青森シャモロックとの出会い
私の家は永らく土建業を営んでいて、私もそこで社員として働いていたのですが、長引く不況で事厳しい経営状態が続いていました。異業種参入を果たす同業者も増えていくなか、私たちも新しい活路を模索していたところに、平成15年に青森県が『攻めの農林水産業』のスローガンのもと、農産物拡販のための大々的な振興策を打ち出したことが、一つの大きな転機となりました。
自分の住む町に、こんなおいしい地鶏があったのか!

その主力アイテムの一つに挙げられていたのが青森シャモロックでした。その誕生の地が、私と同じ五戸町にある旧青森県養鶏試験場であることがわかると、なんだか急に親しみがわいてきたんですね。
どんな鶏肉なのかと気になって、さっそく鶏汁にして食べてみたのですが、その味は本当に衝撃的でしたね。今まで食べてきたどんな鶏肉とも違う濃厚な味わいと、体中に染み渡るような飽きの来ないスープに一発で惚れこんでしまいました。

まずは養鶏場から立ち上げた
平成15年、青森シャモロックの生まれ故郷でもある五戸町の青森県養鶏試験場が上北郡野辺地町に移転したため、その跡地には使われなくなったたくさんの空き鶏舎がされていました。

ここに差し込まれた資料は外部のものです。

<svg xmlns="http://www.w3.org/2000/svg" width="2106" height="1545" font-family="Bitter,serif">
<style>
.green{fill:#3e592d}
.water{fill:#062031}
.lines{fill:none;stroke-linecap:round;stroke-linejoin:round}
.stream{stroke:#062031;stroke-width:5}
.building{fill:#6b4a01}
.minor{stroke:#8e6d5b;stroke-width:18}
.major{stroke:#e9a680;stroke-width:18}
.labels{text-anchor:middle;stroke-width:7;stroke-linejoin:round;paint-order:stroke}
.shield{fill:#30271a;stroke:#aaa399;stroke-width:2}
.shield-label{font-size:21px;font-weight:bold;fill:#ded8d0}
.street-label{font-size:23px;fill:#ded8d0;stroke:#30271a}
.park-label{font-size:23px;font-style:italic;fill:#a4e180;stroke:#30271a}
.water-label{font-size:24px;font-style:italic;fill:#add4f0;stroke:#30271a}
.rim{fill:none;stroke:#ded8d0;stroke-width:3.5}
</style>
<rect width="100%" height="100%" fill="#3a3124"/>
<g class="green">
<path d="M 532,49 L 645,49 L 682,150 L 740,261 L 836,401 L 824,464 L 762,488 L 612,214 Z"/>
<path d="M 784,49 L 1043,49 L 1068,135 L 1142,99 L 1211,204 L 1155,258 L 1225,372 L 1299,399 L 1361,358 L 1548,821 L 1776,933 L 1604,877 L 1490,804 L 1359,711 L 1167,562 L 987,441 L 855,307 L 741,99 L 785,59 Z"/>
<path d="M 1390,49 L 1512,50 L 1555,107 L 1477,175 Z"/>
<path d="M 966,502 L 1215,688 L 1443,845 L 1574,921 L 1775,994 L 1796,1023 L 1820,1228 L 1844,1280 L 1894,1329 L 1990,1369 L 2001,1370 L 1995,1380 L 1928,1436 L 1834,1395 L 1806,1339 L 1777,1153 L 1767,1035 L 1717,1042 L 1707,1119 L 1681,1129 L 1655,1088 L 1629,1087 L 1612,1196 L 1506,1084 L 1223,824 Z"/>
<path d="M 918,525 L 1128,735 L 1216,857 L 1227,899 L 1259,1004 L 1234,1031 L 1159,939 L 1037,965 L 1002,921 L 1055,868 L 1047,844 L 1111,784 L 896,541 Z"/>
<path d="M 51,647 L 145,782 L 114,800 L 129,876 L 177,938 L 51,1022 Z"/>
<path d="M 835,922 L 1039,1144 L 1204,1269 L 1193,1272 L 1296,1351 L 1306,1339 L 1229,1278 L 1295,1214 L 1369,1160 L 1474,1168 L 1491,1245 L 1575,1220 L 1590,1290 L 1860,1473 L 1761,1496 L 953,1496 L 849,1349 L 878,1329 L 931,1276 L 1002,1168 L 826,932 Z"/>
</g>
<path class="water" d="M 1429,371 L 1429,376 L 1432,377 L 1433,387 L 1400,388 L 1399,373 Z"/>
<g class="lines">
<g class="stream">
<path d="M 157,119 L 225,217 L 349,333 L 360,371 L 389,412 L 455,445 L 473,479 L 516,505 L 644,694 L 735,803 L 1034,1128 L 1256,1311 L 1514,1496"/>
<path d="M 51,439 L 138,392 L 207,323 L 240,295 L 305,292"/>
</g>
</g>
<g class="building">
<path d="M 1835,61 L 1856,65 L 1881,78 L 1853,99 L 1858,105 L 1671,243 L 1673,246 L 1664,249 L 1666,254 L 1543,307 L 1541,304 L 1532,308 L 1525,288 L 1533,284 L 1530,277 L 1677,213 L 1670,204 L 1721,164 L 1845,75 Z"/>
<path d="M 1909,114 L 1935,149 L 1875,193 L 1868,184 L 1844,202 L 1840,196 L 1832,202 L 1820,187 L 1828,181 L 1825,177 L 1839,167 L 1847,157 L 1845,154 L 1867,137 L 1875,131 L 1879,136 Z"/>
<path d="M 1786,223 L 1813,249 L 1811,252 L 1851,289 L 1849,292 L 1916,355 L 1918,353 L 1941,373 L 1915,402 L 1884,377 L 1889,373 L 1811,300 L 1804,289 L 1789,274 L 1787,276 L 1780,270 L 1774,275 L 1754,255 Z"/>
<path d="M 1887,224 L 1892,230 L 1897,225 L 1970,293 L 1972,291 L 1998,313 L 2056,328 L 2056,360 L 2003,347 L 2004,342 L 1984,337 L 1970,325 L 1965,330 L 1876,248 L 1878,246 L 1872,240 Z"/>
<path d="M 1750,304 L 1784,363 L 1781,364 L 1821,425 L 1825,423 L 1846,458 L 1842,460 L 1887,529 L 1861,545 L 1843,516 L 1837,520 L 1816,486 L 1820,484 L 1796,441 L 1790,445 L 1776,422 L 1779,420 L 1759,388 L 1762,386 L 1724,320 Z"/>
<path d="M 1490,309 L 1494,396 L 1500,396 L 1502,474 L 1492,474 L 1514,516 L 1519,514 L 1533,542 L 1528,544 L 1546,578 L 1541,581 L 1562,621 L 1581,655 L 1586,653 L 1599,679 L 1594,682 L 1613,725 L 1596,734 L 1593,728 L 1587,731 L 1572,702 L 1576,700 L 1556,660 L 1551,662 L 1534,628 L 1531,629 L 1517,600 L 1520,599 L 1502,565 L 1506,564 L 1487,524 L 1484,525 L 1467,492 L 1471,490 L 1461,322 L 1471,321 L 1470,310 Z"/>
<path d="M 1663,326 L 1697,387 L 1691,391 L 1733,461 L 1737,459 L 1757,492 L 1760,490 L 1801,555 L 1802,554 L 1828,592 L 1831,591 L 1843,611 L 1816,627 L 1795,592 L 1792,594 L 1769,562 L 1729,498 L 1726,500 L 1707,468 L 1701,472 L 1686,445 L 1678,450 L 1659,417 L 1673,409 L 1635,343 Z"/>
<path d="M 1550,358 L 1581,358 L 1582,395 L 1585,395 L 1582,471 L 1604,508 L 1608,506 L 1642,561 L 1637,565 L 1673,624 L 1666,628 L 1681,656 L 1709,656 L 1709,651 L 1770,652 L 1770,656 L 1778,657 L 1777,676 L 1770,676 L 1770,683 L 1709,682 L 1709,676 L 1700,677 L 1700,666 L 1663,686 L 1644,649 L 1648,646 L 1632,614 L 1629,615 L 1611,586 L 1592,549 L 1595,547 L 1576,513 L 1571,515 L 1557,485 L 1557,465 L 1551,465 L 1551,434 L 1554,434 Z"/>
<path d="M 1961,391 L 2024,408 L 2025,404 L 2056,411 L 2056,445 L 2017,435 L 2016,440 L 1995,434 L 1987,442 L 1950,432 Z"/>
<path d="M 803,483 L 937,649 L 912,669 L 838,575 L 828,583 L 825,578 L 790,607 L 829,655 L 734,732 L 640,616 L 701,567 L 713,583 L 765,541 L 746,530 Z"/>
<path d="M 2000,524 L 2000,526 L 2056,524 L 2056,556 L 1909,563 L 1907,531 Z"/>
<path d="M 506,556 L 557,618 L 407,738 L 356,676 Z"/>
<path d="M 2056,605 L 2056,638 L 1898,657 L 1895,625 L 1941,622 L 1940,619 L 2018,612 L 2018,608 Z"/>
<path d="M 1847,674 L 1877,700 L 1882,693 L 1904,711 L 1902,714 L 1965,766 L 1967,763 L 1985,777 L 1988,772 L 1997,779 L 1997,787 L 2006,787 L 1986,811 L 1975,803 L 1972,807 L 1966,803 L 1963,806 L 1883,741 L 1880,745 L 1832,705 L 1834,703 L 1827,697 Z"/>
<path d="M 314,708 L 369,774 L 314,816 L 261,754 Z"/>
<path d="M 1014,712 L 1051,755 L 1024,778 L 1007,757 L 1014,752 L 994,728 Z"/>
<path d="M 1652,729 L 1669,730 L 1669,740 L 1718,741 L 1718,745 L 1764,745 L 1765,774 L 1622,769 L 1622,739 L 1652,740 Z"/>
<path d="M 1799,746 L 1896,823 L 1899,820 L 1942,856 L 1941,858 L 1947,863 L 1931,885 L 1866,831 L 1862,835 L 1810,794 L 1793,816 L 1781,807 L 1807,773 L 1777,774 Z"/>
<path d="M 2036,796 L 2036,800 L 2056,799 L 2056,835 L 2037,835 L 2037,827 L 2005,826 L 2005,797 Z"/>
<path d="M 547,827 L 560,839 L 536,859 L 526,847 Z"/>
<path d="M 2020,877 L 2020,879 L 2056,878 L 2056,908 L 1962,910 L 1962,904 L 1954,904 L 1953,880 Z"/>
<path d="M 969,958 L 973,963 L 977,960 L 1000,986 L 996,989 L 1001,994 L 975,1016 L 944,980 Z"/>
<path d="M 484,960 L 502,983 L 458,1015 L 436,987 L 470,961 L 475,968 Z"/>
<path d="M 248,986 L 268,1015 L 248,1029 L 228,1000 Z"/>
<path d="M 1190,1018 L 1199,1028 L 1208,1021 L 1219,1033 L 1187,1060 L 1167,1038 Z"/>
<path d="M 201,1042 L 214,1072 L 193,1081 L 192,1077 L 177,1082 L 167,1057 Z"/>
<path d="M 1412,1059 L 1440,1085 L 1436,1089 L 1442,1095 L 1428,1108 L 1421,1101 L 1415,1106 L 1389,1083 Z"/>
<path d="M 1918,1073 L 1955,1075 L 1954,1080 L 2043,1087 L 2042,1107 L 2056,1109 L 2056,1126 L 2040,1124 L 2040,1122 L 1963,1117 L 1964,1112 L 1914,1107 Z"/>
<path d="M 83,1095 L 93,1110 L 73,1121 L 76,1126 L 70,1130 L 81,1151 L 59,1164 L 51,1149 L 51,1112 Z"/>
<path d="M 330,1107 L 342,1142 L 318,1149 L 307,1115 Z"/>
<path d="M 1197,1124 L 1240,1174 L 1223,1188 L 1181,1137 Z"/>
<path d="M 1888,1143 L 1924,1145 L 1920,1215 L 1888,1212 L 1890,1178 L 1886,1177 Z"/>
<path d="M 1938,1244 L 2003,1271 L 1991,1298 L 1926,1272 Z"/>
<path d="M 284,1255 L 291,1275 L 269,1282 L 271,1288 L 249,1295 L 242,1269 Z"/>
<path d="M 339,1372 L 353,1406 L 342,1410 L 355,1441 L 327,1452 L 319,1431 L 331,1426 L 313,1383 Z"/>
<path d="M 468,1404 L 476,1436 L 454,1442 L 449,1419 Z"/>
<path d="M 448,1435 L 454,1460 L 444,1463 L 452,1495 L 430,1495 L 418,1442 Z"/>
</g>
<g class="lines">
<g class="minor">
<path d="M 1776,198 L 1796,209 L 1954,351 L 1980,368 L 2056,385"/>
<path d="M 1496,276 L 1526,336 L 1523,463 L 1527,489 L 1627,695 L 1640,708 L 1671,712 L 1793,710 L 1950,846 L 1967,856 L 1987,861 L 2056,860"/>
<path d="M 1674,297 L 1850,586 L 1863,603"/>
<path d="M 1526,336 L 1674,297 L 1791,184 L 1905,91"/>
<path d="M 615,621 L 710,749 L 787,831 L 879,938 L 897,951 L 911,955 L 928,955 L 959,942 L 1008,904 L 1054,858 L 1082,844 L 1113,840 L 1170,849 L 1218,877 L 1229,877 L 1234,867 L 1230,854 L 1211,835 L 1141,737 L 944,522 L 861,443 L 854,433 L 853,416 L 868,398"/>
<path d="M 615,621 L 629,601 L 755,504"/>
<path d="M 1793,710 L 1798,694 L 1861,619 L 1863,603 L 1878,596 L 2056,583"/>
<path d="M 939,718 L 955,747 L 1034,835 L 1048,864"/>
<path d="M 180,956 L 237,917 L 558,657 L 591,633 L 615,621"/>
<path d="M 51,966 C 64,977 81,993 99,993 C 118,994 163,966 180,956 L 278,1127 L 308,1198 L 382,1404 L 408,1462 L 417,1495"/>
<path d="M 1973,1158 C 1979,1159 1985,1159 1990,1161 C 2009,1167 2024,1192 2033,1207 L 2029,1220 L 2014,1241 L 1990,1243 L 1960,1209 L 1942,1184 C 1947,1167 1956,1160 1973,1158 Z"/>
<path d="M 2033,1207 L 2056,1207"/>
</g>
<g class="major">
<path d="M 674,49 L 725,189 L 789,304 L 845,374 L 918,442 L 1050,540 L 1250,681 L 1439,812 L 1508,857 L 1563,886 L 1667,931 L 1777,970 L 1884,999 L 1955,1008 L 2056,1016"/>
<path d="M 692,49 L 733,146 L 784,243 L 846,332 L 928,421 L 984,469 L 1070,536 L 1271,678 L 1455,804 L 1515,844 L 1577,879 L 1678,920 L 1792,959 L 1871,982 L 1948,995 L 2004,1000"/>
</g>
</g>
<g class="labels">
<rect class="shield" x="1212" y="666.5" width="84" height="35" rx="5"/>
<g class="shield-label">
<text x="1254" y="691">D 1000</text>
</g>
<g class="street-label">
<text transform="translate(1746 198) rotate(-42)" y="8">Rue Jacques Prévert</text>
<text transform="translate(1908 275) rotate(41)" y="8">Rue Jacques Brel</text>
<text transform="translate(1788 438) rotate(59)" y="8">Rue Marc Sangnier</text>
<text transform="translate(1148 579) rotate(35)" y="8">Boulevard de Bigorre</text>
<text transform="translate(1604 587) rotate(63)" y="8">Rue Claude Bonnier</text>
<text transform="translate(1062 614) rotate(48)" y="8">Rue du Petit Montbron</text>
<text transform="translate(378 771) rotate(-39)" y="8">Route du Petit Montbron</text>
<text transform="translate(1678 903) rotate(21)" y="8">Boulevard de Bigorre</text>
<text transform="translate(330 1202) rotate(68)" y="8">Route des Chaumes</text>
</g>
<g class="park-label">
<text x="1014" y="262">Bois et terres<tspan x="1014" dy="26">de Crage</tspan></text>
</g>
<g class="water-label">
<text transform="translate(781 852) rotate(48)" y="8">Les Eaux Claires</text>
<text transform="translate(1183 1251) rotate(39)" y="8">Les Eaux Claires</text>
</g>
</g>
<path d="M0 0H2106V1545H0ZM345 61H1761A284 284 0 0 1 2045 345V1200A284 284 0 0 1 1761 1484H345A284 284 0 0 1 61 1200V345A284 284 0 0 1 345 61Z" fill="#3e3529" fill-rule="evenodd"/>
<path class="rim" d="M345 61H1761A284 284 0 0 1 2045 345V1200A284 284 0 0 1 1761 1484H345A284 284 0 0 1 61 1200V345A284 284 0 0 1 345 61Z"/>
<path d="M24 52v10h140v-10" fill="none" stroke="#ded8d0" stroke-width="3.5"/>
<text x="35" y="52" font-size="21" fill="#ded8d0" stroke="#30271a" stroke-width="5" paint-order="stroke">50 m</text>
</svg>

農場も何も持たない私たちにとってこれ以上の場所はないと思い県に掛け合ってみたところ、快く使用を許可してもらうことが出来たのは本当に奇跡でした。
築年数が相当経っていたので、補修や改修をする必要はありましたが、ともかくこれで青森シャモロックの雛を受け入れる場所は確保することができたのです。
そして念願の「食鳥処理場」建設へ
出荷開始当初、食鳥処理は近隣の処理場へ依頼していましたが、この事業を成功させるためには自社の処理場を持つことが必要不可欠だと考えていました。
それには多額の資金も必要となるわけですが、当時国が推進していた『アグリチャレンジャー支援事業』への補助金交付申請を粘り強くおこない、平成17年暮れに、ついに青森シャモロック専用の食鳥処理場が完成しました。これによって、生産から処理、販売までの一貫体制が整いました。

オリジナルの商品開発にも着手しています
当社の処理場には、食鳥処理の設備だけではなく食品加工の機器も備わっています。一人でもたくさんのお客様に青森シャモロックの存在を知ってもらい、なおかつ口に運んでもらうためには、やはり商品のバリエーションは多いほうが良いとの考えからです。

現在、プリンやチーズケーキ、一連の燻製商品は、すべて自社で作っています。素材の特性を活かした付加価値のある商品を目指して、これからも積極的に取り組んでまいります。
「青森シャモロックは、郷土の誇りなんです」

直売所「鶏太郎」(本社そば)
こうして私が青森シャモロックと深く関わるようになったのも、きっと何かの縁だと思っています。最初の出会いのときに感じた親しみは、青森シャモロックのことを知れば知るほど、ますます深まってきていますね。
世間からも着実に注目を集める存在になってきている様子は、まるで自分の子供の成長を見ているような頼もしい気分になります。
この五戸町から全国へと羽ばたいていく彼らを見守ることができるということは、同じ土地で生まれ育った私にとっても、誇らしいことこの上ないのです。